■ **Instructions to follow**: Copy every line of the listing below word for word, but leave out the pictures.

Records from a data collection:
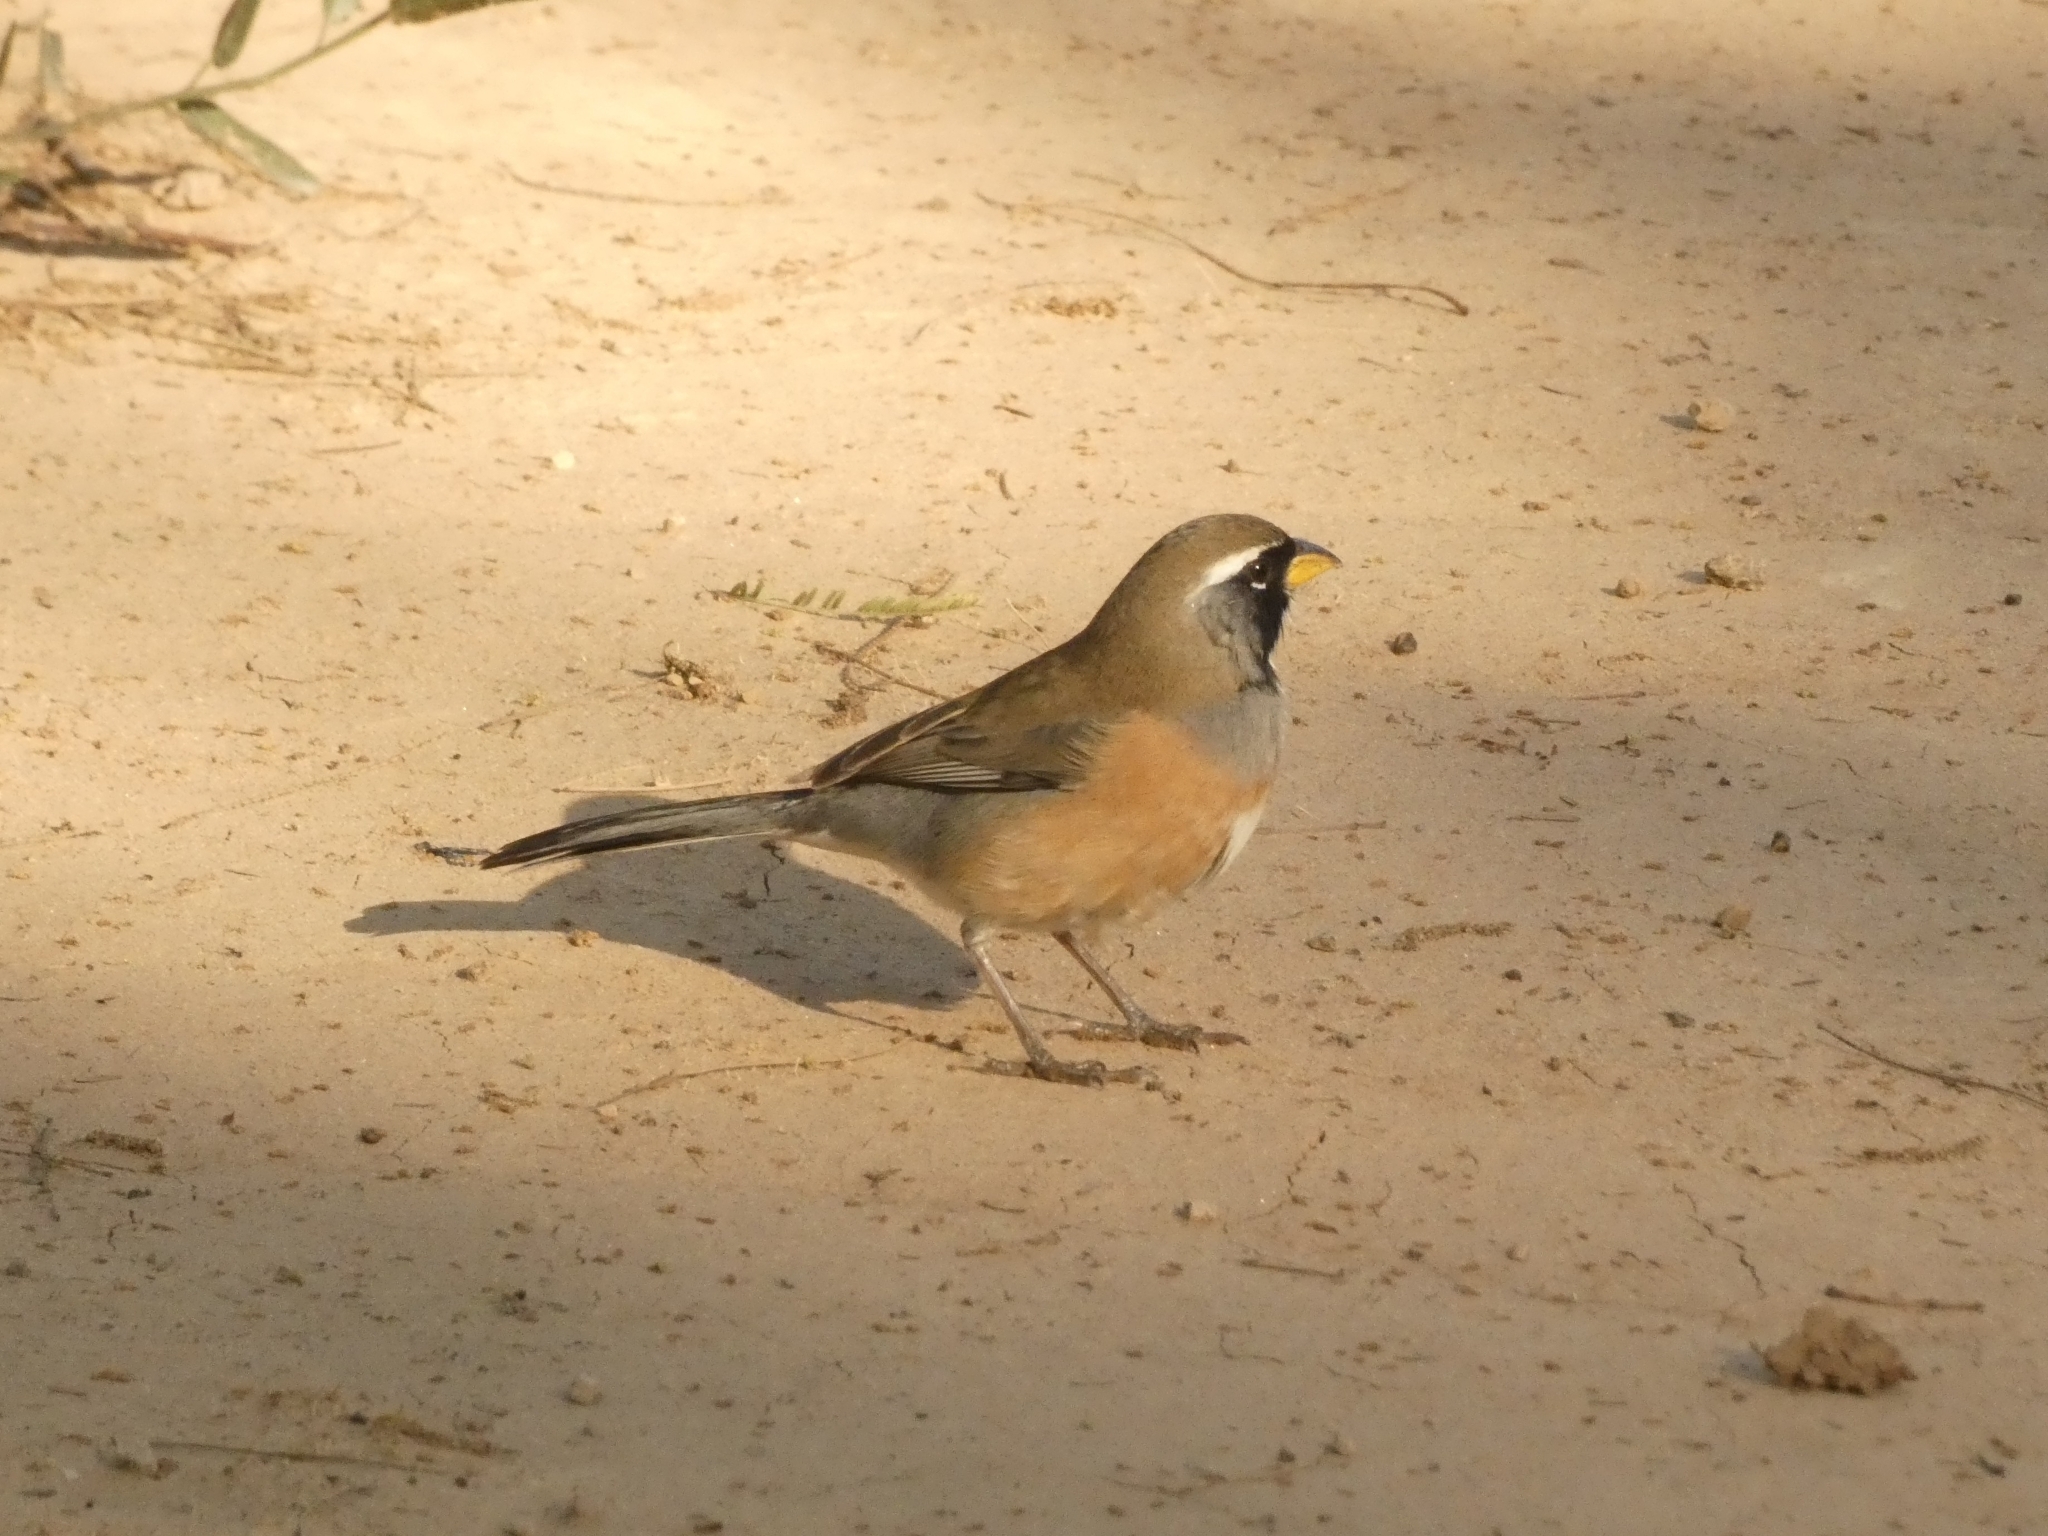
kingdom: Animalia
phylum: Chordata
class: Aves
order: Passeriformes
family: Thraupidae
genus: Saltatricula
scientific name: Saltatricula multicolor
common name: Many-colored chaco finch
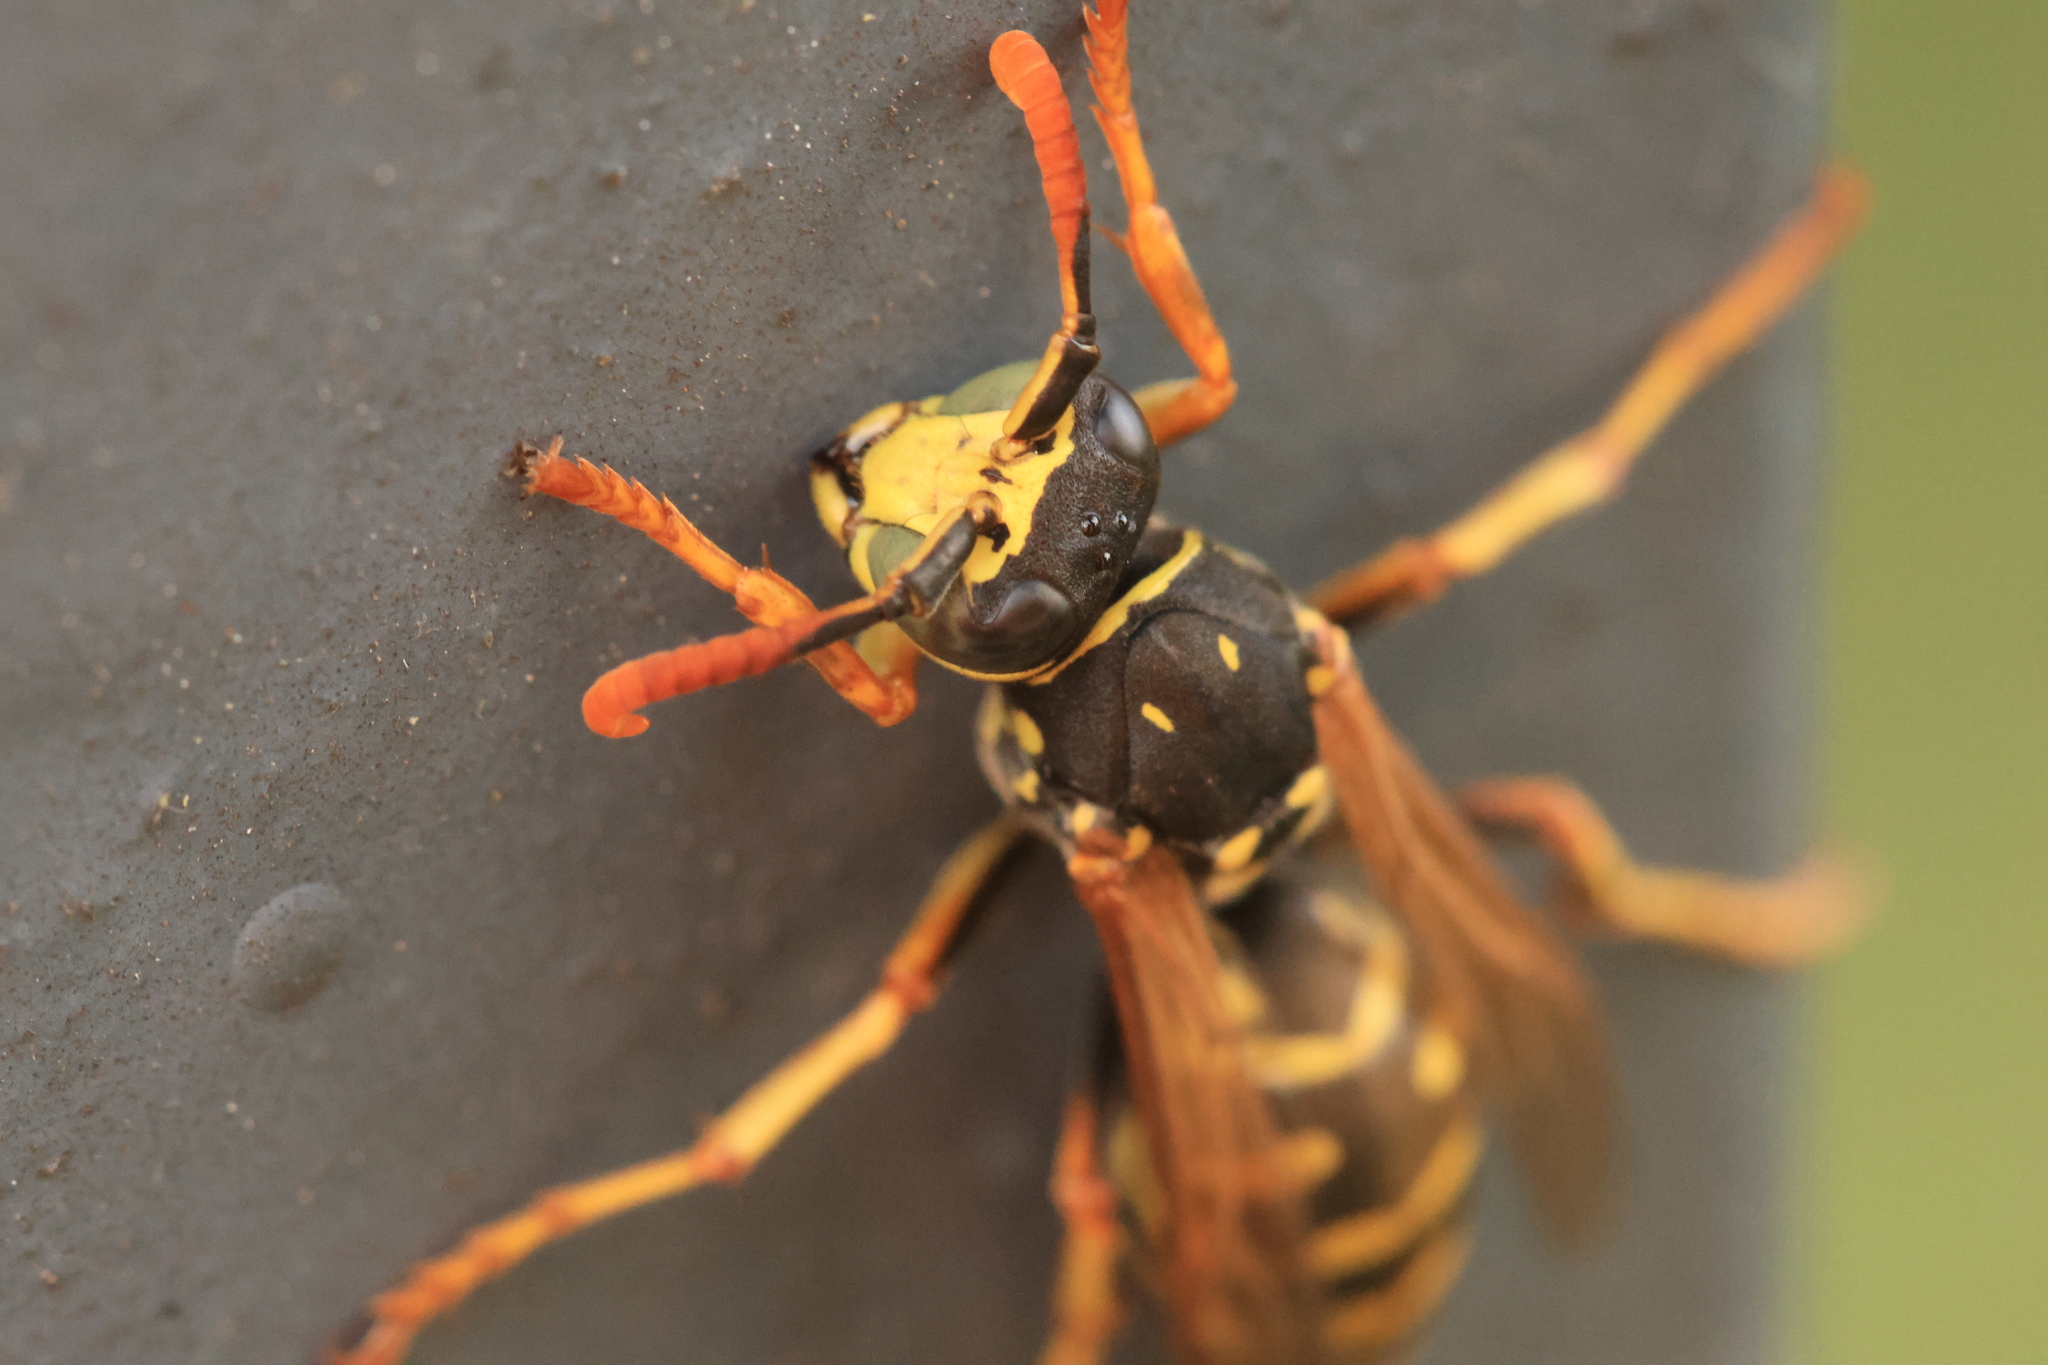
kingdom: Animalia
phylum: Arthropoda
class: Insecta
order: Hymenoptera
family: Eumenidae
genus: Polistes
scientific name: Polistes dominula
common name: Paper wasp
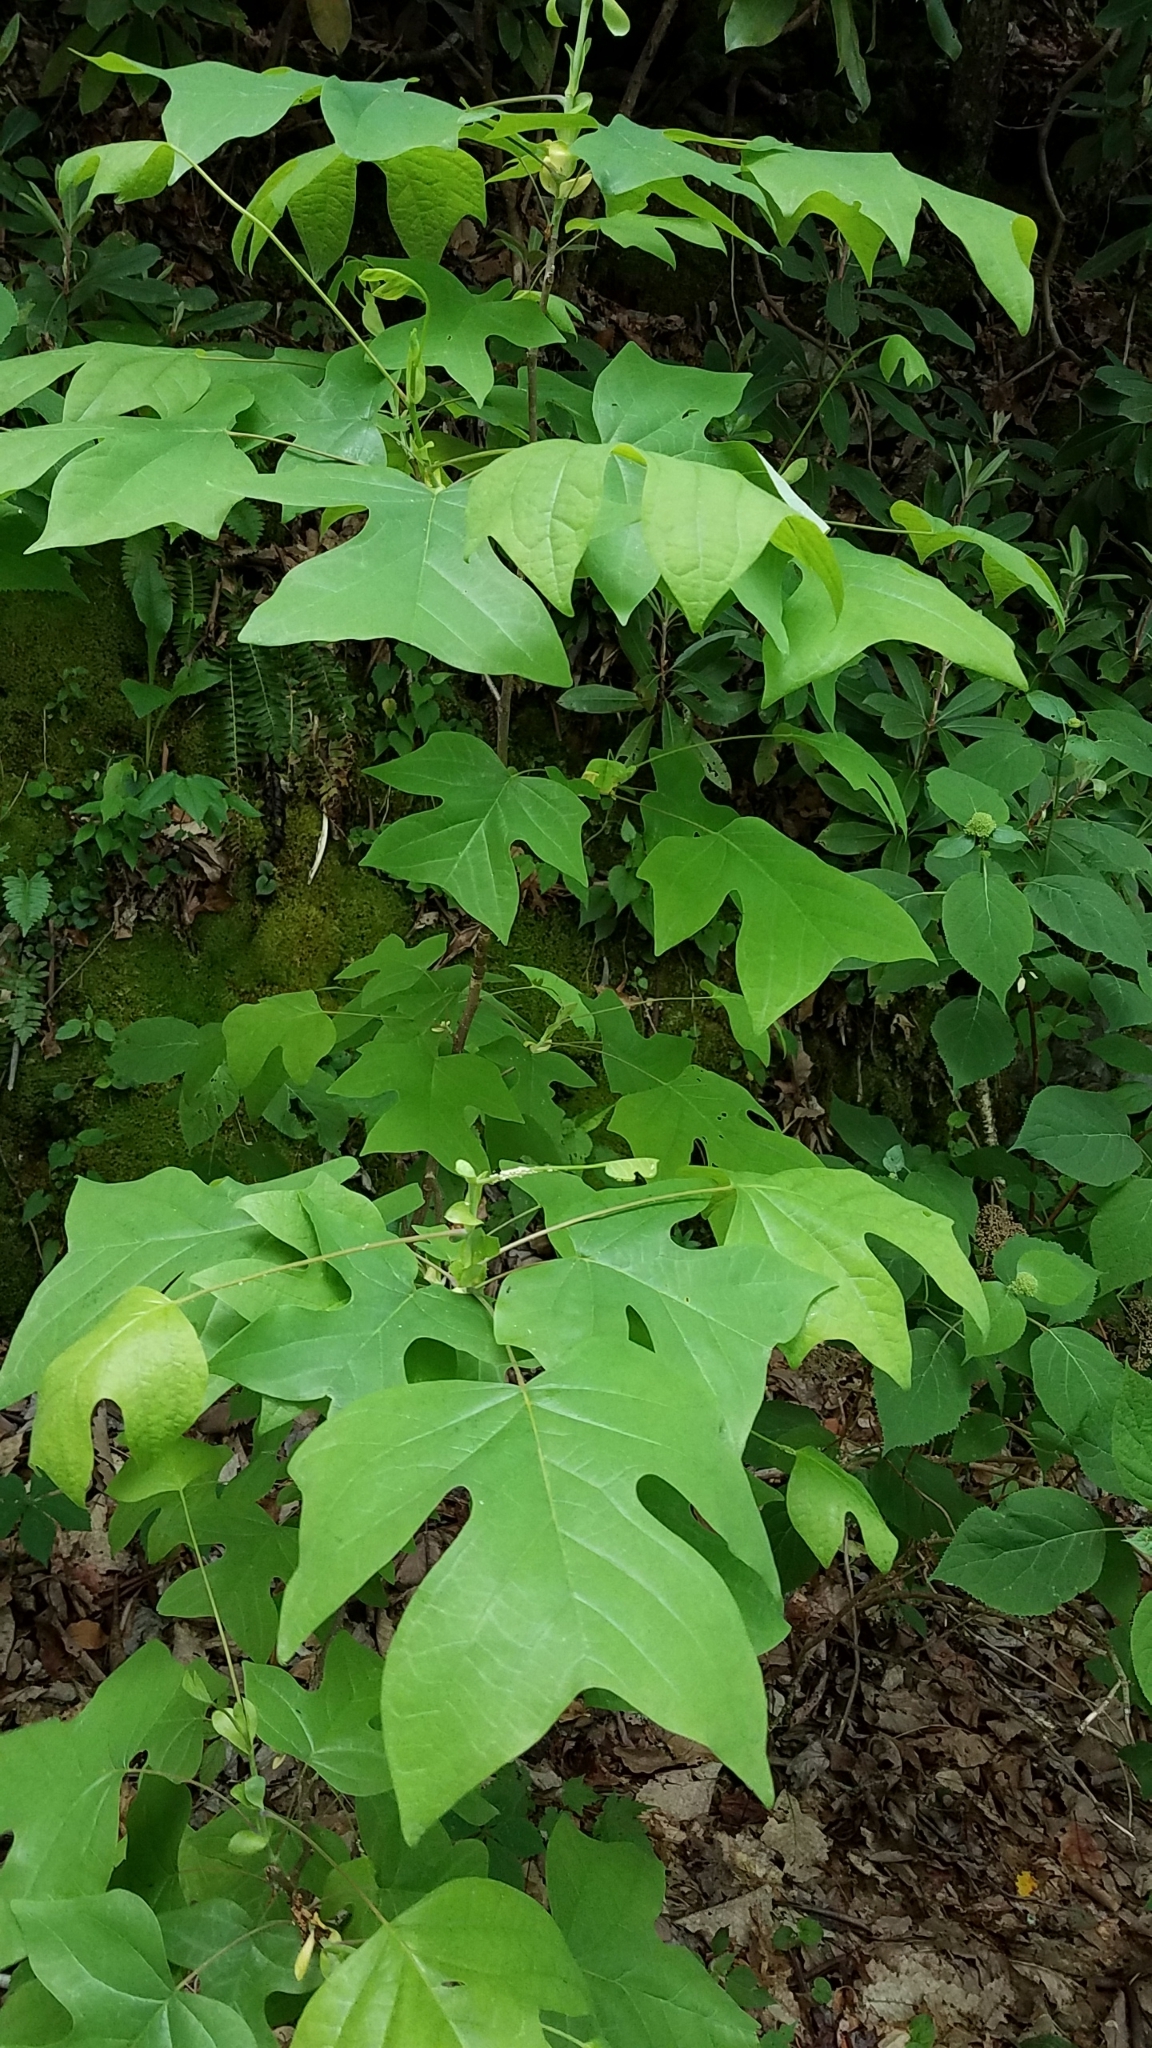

■ **Solution for this problem**:
kingdom: Animalia
phylum: Chordata
class: Aves
order: Passeriformes
family: Thraupidae
genus: Saltatricula
scientific name: Saltatricula multicolor
common name: Many-colored chaco finch
kingdom: Animalia
phylum: Arthropoda
class: Insecta
order: Hymenoptera
family: Eumenidae
genus: Polistes
scientific name: Polistes dominula
common name: Paper wasp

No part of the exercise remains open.